From Benjamin Franklin to William Franklin, 23 July 1753
To William Franklin
ALS: American Philosophical Society
Boston July 23. 1753
Dear Son,
I am pleas’d to learn by yours of the 12th that you have taken a circumstantial Account of the Appearances at Trumbles’s House, which you think sufficient to establish my new Hypothesis of the Direction of Lightning.3
Mr. Kinnersley has sent me a Pane of the Glass with a Letter in which he mentions his Suspicions that the Stroke was upwards.4 I now write him a short Account of the Experiments I made before I left home, and refer him to you for the Explanation according to the new Hypothesis, which I have not now time to give him at length.5
I hope the 60 Ream of Paper, Law Size, No 2. which I order’d Shutz to make for Mr. Holbrook here, is come down from the Mill before this time.6 Send it per first Vessel to that Gentleman.
I purpose to set out next Monday, God willing, on my Return; and hope to be at home about the Middle of August, not exceeding the 20th.
My Compliments to all Enquiring Friends. I am, Dear Son, Your affectionate Father
B Franklin
P.S. Enclos’d you have a Letter from your Uncle, with a Power of Attorney.7 The Affair requires immediate Care, and I write at his Request, to desire you would do what is proper in it before you deliver the Letters that come by this Post, because otherwise others may be beforehand. The Case is this.

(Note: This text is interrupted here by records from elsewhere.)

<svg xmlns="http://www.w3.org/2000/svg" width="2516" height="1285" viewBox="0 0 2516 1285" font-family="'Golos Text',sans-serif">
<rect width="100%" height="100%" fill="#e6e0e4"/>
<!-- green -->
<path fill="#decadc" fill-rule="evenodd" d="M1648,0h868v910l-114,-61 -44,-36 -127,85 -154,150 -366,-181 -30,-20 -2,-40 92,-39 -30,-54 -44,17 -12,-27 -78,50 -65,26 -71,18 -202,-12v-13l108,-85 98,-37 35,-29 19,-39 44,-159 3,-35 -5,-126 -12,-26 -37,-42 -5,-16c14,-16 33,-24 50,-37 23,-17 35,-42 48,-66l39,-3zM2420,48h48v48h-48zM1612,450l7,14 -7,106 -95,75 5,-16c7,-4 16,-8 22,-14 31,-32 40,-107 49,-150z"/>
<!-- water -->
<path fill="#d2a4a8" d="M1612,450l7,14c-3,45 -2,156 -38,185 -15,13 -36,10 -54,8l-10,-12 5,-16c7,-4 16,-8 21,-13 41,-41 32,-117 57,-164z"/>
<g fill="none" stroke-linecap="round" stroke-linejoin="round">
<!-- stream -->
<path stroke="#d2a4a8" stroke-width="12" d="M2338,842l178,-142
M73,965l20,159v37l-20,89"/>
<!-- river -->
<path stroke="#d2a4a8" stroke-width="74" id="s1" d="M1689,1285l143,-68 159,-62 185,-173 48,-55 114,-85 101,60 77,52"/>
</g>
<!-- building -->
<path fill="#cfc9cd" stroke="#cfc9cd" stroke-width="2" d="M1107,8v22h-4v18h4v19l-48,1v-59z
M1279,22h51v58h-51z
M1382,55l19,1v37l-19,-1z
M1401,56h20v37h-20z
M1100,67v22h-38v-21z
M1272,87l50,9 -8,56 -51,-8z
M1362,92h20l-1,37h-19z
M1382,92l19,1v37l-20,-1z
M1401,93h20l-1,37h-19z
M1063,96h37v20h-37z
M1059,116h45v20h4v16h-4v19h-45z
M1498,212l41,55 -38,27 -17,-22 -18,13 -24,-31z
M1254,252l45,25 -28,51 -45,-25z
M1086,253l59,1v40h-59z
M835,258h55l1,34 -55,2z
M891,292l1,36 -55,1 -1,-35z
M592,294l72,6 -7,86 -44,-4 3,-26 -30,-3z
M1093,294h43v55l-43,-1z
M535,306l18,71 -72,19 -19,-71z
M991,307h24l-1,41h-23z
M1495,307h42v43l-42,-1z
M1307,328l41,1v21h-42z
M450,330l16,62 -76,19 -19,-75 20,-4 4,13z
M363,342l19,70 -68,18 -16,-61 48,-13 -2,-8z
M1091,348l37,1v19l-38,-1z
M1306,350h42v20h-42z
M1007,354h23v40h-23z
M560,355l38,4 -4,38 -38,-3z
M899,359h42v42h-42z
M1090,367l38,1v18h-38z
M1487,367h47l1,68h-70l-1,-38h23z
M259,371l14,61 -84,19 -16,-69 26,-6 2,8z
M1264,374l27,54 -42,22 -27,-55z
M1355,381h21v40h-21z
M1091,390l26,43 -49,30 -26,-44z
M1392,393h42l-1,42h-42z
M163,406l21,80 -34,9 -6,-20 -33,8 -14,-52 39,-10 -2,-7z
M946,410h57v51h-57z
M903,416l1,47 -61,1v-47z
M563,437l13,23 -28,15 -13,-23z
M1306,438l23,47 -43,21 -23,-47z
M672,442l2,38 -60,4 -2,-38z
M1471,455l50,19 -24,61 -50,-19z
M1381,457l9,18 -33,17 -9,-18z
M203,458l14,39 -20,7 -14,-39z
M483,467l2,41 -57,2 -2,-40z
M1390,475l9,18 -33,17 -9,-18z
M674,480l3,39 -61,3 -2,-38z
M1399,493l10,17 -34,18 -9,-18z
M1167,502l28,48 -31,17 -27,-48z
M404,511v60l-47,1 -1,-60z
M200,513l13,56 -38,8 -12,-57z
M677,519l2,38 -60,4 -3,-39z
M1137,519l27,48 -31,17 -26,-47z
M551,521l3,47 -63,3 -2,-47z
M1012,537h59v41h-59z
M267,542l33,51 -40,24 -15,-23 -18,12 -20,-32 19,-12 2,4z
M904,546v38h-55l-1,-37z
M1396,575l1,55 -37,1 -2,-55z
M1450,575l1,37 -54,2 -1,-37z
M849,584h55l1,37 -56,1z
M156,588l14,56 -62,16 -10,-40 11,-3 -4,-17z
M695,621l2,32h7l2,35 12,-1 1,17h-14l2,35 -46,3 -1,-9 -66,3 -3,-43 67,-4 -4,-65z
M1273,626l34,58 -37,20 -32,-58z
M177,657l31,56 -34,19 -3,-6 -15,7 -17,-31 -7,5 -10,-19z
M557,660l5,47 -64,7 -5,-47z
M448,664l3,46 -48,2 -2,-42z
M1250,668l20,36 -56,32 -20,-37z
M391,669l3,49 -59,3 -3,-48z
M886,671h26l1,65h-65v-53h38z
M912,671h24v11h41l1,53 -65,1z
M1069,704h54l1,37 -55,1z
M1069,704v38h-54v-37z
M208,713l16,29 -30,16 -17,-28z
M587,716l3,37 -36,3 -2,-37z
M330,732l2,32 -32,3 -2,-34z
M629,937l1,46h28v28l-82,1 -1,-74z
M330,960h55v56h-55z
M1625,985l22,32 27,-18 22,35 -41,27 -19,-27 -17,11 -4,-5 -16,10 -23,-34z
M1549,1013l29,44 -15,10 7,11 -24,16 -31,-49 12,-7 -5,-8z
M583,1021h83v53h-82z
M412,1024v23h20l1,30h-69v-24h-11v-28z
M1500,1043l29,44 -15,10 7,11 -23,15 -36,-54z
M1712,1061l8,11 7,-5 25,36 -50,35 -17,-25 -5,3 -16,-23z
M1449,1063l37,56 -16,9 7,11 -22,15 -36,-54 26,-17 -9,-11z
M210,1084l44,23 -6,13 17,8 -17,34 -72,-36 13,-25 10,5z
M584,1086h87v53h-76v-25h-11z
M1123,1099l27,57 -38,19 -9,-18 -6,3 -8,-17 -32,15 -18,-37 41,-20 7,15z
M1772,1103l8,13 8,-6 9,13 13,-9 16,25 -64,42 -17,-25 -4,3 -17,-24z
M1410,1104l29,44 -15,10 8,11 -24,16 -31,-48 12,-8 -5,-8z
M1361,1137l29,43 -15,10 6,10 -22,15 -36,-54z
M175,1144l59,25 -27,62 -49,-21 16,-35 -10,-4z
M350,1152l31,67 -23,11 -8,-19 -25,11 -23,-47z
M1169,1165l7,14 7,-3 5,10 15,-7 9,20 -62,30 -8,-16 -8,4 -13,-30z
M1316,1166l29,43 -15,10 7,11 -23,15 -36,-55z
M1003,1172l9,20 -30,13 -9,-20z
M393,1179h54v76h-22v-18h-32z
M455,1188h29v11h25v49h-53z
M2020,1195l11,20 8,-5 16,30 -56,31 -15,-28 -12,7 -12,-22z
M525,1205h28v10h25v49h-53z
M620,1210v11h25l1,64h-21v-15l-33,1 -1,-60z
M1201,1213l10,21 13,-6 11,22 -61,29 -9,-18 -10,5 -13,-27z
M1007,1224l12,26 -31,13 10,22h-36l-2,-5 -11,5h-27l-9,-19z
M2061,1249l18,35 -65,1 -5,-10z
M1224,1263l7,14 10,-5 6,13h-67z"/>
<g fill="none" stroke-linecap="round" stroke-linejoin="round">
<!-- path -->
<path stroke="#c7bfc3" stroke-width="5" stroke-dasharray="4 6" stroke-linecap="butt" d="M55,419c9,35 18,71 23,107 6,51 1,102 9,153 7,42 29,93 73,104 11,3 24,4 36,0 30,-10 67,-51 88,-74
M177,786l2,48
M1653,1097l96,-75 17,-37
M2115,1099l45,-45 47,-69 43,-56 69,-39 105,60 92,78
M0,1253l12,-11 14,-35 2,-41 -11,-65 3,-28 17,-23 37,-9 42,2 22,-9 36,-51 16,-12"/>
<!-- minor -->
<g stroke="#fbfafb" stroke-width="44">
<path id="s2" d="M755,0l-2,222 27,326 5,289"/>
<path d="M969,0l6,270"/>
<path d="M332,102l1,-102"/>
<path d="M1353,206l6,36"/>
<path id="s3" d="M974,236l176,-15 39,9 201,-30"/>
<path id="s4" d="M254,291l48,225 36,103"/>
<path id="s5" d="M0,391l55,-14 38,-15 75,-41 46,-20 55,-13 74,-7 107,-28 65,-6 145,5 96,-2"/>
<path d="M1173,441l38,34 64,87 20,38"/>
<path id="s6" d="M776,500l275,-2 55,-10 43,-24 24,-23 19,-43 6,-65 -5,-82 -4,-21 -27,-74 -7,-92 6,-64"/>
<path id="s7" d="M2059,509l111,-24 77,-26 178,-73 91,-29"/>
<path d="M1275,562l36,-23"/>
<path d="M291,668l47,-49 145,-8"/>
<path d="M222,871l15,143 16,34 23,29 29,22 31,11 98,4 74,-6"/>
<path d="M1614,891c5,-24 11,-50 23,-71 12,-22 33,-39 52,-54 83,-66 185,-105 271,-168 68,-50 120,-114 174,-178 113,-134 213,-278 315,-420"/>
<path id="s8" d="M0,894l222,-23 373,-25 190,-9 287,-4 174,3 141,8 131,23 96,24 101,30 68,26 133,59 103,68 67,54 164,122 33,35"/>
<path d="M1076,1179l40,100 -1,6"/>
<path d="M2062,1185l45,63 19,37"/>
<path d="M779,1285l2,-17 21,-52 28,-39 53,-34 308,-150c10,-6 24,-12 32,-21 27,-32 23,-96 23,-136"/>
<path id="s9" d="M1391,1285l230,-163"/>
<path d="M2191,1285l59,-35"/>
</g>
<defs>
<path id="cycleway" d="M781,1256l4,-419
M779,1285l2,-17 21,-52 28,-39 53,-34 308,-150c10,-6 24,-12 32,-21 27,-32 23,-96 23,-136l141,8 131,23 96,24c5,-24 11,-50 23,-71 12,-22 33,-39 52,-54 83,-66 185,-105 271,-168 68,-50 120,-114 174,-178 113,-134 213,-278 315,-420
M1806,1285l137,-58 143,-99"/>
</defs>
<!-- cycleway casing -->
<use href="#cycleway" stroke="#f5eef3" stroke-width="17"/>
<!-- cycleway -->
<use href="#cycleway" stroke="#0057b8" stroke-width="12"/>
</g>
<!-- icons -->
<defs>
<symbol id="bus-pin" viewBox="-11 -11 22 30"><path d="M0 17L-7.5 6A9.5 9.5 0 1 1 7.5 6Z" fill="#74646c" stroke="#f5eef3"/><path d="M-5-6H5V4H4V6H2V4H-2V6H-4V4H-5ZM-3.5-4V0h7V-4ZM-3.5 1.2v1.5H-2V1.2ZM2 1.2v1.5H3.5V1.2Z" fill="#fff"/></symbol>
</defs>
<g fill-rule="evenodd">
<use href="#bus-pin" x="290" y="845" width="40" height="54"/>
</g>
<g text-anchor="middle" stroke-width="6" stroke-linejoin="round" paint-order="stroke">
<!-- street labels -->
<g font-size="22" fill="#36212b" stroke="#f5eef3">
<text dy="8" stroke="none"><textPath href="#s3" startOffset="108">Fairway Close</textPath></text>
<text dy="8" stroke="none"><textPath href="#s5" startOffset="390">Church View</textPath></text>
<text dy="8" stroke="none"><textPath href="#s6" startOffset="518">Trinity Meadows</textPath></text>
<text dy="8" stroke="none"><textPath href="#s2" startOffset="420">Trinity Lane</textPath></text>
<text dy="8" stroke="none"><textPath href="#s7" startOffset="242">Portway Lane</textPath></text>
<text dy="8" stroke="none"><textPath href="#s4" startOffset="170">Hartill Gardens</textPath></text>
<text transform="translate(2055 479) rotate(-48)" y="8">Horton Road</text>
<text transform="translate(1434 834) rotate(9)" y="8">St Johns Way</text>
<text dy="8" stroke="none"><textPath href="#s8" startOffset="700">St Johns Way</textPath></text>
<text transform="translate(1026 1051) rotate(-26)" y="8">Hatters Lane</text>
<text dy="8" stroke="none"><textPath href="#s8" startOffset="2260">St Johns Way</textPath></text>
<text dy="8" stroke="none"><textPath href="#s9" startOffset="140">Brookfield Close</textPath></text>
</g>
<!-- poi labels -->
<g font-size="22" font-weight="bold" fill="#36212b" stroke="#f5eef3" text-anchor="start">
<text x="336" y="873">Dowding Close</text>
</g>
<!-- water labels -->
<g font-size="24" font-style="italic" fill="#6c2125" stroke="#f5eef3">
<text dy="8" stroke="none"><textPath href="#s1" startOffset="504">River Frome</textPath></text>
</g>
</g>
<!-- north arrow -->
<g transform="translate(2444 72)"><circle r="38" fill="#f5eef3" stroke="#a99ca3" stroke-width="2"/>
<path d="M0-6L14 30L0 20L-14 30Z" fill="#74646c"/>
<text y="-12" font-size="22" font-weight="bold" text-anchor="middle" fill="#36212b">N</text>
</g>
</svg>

You remember Pitts that married Molly Yeldhall. He was a Factor for this Joseph Grant, and fell in his Debt I forget how much. Grant su’d him, and he gave Grant a Mortgage on a Piece of Ground and House in Walnut Street that lets for £15 or 20 per annum. It was before mortgag’d to Capt. Greenway for £100 who was to take Principal and Interest out of the Rent as they arose, so I suppose the £100 is now near if not quite paid off, and that Grant’s Mortgage will come in play and be paid in its Turn. The Land was intail’d by Molly’s Father, so it can not be held by Virtue of the Mortgage after her Son comes of Age, but that will not be these 9 or 10 Years. The Design of this Power is, that you may attach for Franklin and Williams, Grant’s Right to that Land by Virtue of his Mortgage. I suppose the Mortgage is recorded. I recommend this Affair to your Diligence which I hope will be effectual.8 Your loving Father
B F
Pitts and Wife join’d in the Mortgage, and I think I was an Evidence it must be about 8 or 9 Years ago. Isaac Griffitts was Grant’s Attorney.
Addressed: To Mr Wm Franklin at the Post Office Philadelphia
Endorsed: July 23 1753 Franklin vs Grant.
3. See above, p. 4.
4. Not found.
5. See below, pp. 68–79.
6. Johann Conrad Shütz (or Schutz), Philadelphia paper maker (see above, II, 363). Samuel Holbrook (1714–1766) served, 1749–54, as deputy to Ellis Huske, postmaster of Boston, and assisted him in publishing the Boston Post-Boy. Sibley’s Harvard Graduates IX, 410–11; Col. Soc. Mass. Pubs., IX (1907), 469.
7. John Franklin’s letter to his nephew, July 23, 1753, is in APS. It stated that Joseph Grant, upholsterer, had “lately faild” and was “now shut up,” and also advised William to have Grant’s property attached before the Boston mail was distributed in Philadelphia, “as some other of his Creditors may perhaps have Notice of the same Land.”
8. Jonathan Williams, Sr. (C.5.3) marketed window glass and bottles for the Quincy glass factory with which John Franklin was concerned. Carl Bridenbaugh, The Colonial Craftsman (N.Y., 1950), p. 44; see below, p. 119 n. Further details of the suit are not known.